展示HN:PyTorch K-Means GPU友好型,单文件,层次化和重采样
我在纯 PyTorch 中构建了一个小型的自包含 K-Means 实现:<a href="https://gitlab.com/hassonofer/pt_kmeans" rel="nofollow">https://gitlab.com/hassonofer/pt_kmeans</a>
我在进行数据集采样和近似最近邻搜索时,尝试了几种现有的大规模 K-Means 库。可是我找不到一个既快速又简单,并且能够在我的工作站上顺畅运行而不受内存限制的解决方案。也许我错过了某个现有的解决方案,但最终我写了一个符合我需求的实现。
核心思路:将数据保留在 CPU 上(因为那里有更多的内存),并在迭代步骤中智能地将必要的数据块移动到 GPU 进行计算。结果总是返回到 CPU 以便进行简单的后处理。
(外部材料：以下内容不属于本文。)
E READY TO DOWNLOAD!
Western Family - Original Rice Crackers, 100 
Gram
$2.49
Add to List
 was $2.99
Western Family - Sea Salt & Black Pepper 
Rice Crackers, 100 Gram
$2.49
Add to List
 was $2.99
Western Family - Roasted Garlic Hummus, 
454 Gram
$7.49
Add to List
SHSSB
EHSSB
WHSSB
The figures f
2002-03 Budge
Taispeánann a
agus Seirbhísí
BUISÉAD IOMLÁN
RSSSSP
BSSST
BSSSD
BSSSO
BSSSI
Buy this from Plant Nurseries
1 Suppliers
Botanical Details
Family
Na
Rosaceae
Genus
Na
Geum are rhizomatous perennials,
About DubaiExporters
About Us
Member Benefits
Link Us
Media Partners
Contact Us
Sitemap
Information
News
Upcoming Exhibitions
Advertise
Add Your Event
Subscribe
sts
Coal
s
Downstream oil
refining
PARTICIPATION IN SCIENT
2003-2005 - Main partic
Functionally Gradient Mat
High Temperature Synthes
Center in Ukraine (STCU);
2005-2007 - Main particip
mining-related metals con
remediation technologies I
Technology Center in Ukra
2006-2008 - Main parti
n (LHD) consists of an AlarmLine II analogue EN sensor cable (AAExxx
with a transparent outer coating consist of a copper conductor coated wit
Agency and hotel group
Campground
(注意:在 GPU 上计算 K-Means++ 初始化时,完整数据集仍需适配于 GPU。)
它提供了一些实用功能:
```
- 分块计算:通过仅将必要的数据块移动到 GPU,进行内存高效的大数据集处理,防止内存溢出错误
- 聚类拆分:通过将单个聚类拆分为多个子聚类来细化现有聚类
- 零依赖:单文件实现,仅需 PyTorch。可以直接复制粘贴到任何项目中
- 高级聚类:支持可选重采样的层次 K-Means(遵循最新研究),聚类拆分工具
- 设备灵活性:显式设备控制 - 数据可以存放在任何地方,计算在您指定的地方进行(任何 PyTorch 支持的加速器)
```
未来计划:
```
- 添加对内存映射文件的支持,以处理更大的数据集
- 探索 PyTorch 分布式以实现多节点 K-Means
```
该实现处理 L2 和余弦距离,并包含 K-Means++ 初始化。
可通过 PyPI 安装(`pip install pt_kmeans`),完整实现可在这里找到:<a href="https://gitlab.com/hassonofer/pt_kmeans" rel="nofollow">https://gitlab.com/hassonofer/pt_kmeans</a>
希望能收到对该方法的反馈,以及任何我可能遗漏的用例!
查看原文
I built a small, self-contained K-Means implementation in pure PyTorch: <a href="https://gitlab.com/hassonofer/pt_kmeans" rel="nofollow">https://gitlab.com/hassonofer/pt_kmeans</a><p>I was working on dataset sampling and approximate nearest neighbor search, and tried several existing libraries for large-scale K-Means. I couldn't find something that was fast, simple, and would run comfortably on my own workstation without hitting memory limits. Maybe I missed an existing solution, but I ended up writing one that fit my needs.<p>The core insight: Keep your data on CPU (where you have more RAM) and intelligently move only the necessary chunks to GPU for computation during the iterative steps. Results always come back to CPU for easy post-processing.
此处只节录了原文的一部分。